Ada 3 Isu Krusial Hadang Darmin Nasution

Antara    •    Selasa, 18 Aug 2015 13:45 WIB
menko perekonomian
Ada 3 Isu Krusial Hadang Darmin Nasution
Gedung Parlemen (MI/SUSANTO)

Metrotvnews.com, Jakarta: Anggota Komisi XI DPR RI Andreas Eddy Susetyo mengungkapkan bahwa terdapat tiga isu krusial menghadang Menteri Koordinator Perekonomian Darmin Nasution untuk ditangani yaitu pangan, kurs rupiah, dan harga minyak.

"Kerentanan di bidang pangan baik aspek persediaan maupun lonjakan harga, pelemahan rupiah terhadap dolar AS dan merosotnya harga minyak dunia akan menjadi isu krusial," kata Andreas, dalam keterangan tertulisnya, di Jakarta, Selasa (18/8/2015).

Dia mengatakan di bidang pangan, Indonesia sangat rentan terhadap permainan para spekulan dan mafia sehingga lonjakan harga berbagai komoditas seperti cabai, beras, daging dan bahan pangan lain seolah menjadi tradisi yang tak terselesaikan.

Pemerintah juga perlu memperhatikan adanya fenomena alam berupa badai El Nino di mana Indonesia adalah salah satu negara yang bakal terkena dampaknya, sebagaimana yang terjadi pada 1997 (setahun sebelum krisis ekonomi 1998).

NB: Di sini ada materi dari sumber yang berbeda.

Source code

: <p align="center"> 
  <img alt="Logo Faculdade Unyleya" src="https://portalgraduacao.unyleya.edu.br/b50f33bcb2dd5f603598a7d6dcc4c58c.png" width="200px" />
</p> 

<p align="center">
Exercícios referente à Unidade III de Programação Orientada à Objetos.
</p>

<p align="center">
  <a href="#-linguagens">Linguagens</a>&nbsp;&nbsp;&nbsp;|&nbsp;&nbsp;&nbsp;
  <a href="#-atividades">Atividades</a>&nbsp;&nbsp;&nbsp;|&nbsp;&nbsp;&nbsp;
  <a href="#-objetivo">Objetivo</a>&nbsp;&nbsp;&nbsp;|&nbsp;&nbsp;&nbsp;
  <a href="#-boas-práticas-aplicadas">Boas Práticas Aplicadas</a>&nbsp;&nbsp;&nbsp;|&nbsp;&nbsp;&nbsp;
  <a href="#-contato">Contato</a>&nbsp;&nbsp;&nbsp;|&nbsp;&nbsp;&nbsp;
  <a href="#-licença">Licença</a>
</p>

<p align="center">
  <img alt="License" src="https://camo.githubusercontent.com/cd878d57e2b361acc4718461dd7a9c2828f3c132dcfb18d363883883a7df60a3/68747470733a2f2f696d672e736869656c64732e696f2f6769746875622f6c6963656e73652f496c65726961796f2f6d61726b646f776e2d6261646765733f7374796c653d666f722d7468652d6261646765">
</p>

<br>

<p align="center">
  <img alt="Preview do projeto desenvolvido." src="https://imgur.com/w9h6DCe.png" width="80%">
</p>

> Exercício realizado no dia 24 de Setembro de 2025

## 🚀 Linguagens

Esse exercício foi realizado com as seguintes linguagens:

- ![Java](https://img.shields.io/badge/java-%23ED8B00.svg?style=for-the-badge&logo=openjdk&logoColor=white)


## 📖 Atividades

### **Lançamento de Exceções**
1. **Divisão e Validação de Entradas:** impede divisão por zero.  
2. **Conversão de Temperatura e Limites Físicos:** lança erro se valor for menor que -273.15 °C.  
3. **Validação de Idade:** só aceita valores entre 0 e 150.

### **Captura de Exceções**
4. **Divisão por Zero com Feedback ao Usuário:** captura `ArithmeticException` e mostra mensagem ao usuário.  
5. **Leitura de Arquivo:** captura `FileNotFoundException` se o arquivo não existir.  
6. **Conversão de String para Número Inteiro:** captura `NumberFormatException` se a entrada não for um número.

"Pemerintah harus menyiapkan kebijakan strategis yang bersifat antisipasif dari sekarang agar krisis seperti 1998 tidak terjadi," jelas dia.

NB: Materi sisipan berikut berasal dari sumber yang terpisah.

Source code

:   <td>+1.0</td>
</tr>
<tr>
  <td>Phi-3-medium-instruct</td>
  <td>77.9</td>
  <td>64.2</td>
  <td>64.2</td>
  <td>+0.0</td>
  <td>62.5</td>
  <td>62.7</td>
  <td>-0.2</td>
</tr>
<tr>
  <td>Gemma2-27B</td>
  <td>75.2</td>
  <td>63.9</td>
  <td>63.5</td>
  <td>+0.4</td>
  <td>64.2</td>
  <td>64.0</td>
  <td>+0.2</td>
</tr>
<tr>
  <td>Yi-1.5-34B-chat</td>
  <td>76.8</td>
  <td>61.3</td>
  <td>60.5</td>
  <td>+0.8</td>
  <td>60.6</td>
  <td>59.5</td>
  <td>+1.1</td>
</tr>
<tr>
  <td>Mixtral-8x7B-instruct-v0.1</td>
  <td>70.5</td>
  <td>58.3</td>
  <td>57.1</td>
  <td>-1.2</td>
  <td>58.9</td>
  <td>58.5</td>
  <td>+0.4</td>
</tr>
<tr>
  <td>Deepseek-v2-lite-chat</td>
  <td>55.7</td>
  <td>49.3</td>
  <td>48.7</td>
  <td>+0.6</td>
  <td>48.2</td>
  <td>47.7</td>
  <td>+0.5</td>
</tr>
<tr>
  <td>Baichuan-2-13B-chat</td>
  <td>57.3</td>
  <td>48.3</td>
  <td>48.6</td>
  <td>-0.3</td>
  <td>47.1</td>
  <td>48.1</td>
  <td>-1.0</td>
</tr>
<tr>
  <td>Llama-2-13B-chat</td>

Sedangkan isu krusial di bidang nilai tukar yakni devaluasi mata uang yuan saat ini telah menambah ketidakpastian ekonomi global sehingga menambah kekhawatiran perekonomian dunia yang jika berlanjut berpotensi menimbulkan krisis lebih parah.

"Harus diakui bahwa sentimen pasar terhadap nilai tukar rupiah saat ini telanjur negatif," jelasnya.

Sementara itu, berkaitan dengan harga minyak, batas bawah yang diambil pemerintah sebesar USD60 per barel dari asumsi makro USD60-USD70 per barel dinilai sudah tepat. Namun gelojak internasional perlu diantisipasi terutama apabila senat AS menyetujui ditetapkannya perjanjian bilateral antara Amerika Serikat dan Iran.

"Jika hal itu terjadi, minyak Iran akan membanjiri pasar yang otomatis menyebabkan harga minyak anjlok. Perlu ada skenario agar merosotnya harga minyak dunia dan rupiah tidak berimbas terlalu jauh ke sektor ekspor Indonesia. Sebab Indonesia mengandalkan ekspor komoditas di mana pasar komoditas ini akan terpukul apabila harga minyak dunia merosot," pungkas dia.